Puget Sound can be healed without higher taxes
December 9, 2008 · Updated 11:06 AM
The fanfare around the recent unveiling of the much anticipated Action Agenda by the Puget Sound Partnership was reminiscent of an art showing.
Partnership advocates used broad strokes to paint a worrisome picture regarding the waters of the Puget Sound.
The Agenda released by the Partnership, the state’s lead agency charged with restoring the health of the Puget Sound, is meant to be the roadmap to a healthier Puget Sound by prioritizing cleanup and improvement projects.
As with any artist, the Partnership carefully chose colors that when splashed on the Agenda’s canvas, would explain their vision of what is wrong with the Sound.
The artistic strokes of the Partnership include recent headlines of starving resident Orca whales, a study that claims 52 million pounds of untreated pollutants entering the Sound annually and a promise that our economy will benefit from “green-collar jobs” created by the Agenda.
During the 2009-11 biennium the Partnership will seek between $200 and $300 million from taxpayers to fund new action items identified in the Agenda.
In addition, it appears that the partnership will explore additional funding, such as asking the legislature for the authority to create a local taxing district.
However, before the Partnership drastically increases the tax burden of Puget Sound residents, it should consider the following three policies that will provide savings to the taxpayer and provide benefits for the environment.
First, restore hundreds of miles of salmon habitat by replacing obstructed culverts on state roads.
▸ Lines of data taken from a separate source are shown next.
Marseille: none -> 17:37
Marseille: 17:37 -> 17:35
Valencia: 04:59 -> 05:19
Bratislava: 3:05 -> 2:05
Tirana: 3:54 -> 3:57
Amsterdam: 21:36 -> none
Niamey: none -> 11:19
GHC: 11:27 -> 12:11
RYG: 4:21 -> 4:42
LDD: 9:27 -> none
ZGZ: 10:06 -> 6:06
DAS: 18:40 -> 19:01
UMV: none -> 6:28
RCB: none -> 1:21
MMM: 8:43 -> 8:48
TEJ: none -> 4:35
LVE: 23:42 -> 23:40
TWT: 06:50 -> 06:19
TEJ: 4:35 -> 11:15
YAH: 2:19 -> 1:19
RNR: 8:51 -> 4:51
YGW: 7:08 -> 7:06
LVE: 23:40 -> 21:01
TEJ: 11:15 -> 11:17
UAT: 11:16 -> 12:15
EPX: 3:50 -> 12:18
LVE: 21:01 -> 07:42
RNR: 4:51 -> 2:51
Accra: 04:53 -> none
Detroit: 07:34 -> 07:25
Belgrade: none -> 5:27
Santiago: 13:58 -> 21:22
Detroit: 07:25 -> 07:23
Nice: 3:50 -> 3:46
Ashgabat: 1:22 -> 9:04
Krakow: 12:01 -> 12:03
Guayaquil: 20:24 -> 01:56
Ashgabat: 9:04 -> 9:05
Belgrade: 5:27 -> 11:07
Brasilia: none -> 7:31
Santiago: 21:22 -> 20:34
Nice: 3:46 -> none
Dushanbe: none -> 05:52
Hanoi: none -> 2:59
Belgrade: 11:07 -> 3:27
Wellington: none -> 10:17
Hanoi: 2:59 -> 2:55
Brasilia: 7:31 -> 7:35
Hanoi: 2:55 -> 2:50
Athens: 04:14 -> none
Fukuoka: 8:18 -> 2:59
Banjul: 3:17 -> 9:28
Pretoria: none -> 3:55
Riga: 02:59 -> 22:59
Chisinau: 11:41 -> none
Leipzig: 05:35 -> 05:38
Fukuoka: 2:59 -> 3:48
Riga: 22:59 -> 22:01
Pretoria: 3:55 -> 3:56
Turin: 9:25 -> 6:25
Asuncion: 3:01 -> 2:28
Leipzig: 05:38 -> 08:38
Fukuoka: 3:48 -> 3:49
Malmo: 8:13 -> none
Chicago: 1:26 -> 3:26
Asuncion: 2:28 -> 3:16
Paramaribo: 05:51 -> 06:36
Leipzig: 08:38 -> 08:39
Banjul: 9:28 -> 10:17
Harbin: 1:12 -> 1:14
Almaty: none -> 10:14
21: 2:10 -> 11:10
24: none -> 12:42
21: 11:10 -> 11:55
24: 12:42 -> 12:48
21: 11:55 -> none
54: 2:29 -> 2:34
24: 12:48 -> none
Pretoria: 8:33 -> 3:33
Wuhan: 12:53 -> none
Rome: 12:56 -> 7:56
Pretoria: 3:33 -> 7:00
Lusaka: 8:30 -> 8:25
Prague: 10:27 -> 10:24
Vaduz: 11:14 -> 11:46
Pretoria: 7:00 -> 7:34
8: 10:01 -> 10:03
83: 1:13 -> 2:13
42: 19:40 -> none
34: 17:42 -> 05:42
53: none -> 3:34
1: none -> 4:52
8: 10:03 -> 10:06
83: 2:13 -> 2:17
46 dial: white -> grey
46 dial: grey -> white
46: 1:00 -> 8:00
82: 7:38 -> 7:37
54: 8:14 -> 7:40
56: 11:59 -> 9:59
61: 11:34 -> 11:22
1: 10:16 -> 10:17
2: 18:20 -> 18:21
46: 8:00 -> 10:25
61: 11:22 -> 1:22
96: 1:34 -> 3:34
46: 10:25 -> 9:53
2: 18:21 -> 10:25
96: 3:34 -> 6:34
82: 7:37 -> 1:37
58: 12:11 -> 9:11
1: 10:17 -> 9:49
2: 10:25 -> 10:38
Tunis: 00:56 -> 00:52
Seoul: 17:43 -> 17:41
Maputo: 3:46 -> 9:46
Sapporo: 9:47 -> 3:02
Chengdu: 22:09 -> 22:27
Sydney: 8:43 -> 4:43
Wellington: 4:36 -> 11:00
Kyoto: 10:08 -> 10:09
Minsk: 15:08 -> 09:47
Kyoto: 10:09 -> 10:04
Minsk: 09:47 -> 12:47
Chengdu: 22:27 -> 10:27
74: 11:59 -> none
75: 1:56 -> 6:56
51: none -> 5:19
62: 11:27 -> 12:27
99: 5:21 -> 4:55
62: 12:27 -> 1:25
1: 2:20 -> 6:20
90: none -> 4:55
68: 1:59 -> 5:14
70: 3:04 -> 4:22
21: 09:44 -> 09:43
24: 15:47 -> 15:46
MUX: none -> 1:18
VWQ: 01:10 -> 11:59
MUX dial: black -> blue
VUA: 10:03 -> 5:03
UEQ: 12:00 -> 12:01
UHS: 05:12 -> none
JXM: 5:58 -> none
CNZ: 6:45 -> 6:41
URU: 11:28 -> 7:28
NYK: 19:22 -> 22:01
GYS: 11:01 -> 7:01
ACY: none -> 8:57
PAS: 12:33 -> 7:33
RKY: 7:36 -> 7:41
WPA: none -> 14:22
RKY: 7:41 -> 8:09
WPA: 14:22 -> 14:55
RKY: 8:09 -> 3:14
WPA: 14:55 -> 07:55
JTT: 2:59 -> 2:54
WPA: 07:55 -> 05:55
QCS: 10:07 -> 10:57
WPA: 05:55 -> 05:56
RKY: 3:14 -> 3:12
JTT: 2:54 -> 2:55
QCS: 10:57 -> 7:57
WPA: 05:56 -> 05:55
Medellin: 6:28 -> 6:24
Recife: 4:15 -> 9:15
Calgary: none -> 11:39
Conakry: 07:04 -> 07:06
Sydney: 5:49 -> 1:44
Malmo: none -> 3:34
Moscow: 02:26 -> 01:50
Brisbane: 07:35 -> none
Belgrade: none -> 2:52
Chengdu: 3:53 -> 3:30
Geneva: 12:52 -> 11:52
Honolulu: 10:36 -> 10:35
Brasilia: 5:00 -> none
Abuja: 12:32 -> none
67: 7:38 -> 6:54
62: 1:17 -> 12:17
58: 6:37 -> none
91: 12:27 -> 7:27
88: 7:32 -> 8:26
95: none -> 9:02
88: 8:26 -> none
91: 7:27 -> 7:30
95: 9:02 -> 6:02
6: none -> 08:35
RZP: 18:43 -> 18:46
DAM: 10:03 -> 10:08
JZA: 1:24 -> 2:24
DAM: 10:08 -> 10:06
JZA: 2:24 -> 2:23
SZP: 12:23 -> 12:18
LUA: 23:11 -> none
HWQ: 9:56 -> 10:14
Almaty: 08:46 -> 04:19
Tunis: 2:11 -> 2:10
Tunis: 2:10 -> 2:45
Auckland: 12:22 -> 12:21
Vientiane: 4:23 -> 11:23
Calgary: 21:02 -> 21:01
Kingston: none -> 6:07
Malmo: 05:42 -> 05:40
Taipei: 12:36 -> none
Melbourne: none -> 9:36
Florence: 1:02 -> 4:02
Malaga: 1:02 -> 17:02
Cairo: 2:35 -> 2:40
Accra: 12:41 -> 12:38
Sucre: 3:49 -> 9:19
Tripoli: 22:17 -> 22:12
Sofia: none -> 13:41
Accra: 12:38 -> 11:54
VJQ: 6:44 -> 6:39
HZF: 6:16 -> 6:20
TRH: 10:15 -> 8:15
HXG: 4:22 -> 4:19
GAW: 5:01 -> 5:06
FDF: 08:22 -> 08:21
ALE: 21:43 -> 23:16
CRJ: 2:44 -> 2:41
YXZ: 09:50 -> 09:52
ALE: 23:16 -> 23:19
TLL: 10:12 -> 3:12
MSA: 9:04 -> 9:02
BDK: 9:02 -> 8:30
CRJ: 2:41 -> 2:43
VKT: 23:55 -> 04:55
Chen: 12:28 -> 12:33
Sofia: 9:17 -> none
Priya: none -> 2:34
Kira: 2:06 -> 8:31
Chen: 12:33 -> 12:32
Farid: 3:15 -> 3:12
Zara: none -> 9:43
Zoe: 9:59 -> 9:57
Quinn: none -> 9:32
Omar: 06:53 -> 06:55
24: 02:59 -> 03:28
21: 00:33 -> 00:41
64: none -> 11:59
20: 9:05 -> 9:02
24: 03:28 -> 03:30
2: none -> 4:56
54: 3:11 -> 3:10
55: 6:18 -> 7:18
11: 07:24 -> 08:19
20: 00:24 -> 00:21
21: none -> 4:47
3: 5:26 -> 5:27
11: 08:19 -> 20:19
Research has shown that over 2,500 miles of salmon habitat is blocked by more than 1,600 culverts which are too narrow to allow fish further upstream.
At a cost of $10 million per year the state could open 500 miles of new habitat.
In addition there are other benefits to fixing culverts, including improved water quality and decreased localized flooding.
While enlarging culverts does not garner the same media and political attention as the Partnership’s Agenda goals, this simple act has been demonstrated as a cost-effective way to improve salmon habitat, a goal the Orcas can appreciate.
Second, the Partnership must remove cookie-cutter restrictions that prevent the application of low-impact development techniques.
Low-impact standards utilize new techniques to deal with stormwater in ways that avoid putting pollutants into the environment.
For the past several years the state, through the Puget Sound Partnership, has being leading the charge to stop negative impacts of development on the environment.
Millions of dollars have been spent at all levels of government to regulate development by using low-impact techniques.
Unfortunately, the state-led process has not been successful. Local jurisdictions have been slow to adopt restrictive regulations, in part because many of the low-impact techniques, like narrow roads and permeable pavement, are unproven and state regulations don’t allow application based on local conditions.
Top-down regulations will not create useful low-impact standards.
Flexibility and voluntary incentives at the local level are much more likely to create effective long-term environmental solutions.
Removing the barriers of bureaucracy that presently exist and allowing local development of practical low-impact guidelines will drastically reduce runoff that carries pollutants to the Sound.
Finally, the Partnership should discard promises of “green-collar jobs.”
Gov. Christine Gregoire has said that the Agenda “will result in the creation of hundreds, if not thousands, of green-collar jobs throughout the region.”
To achieve the goal in job creation the plan calls for additional layers of governmental oversight, which will increase the tax burden on state residents.
The artificial creation of jobs will come at the expense of existing employment and is likely to reduce the total number of jobs in the economy at a time when increasing taxes and cutting jobs makes little sense.
Even supporters of the effort scoff at the “green jobs” claim.
When told that the Partnership is selling the Agenda as a job creation tool, the chairwoman of the Senate Ways and Means Committee called it “rhetoric.”
The goals of the Puget Sound Partnership are honorable and worthy of continued discussion. But we need to ensure that as the Partnership moves forward they will do so in the most cost-effective and efficient ways, otherwise goals may not be met and taxpayers will once again be left with an overpriced piece of art.
Brandon Houskeeper is a policy analyst with the Washington Policy Center.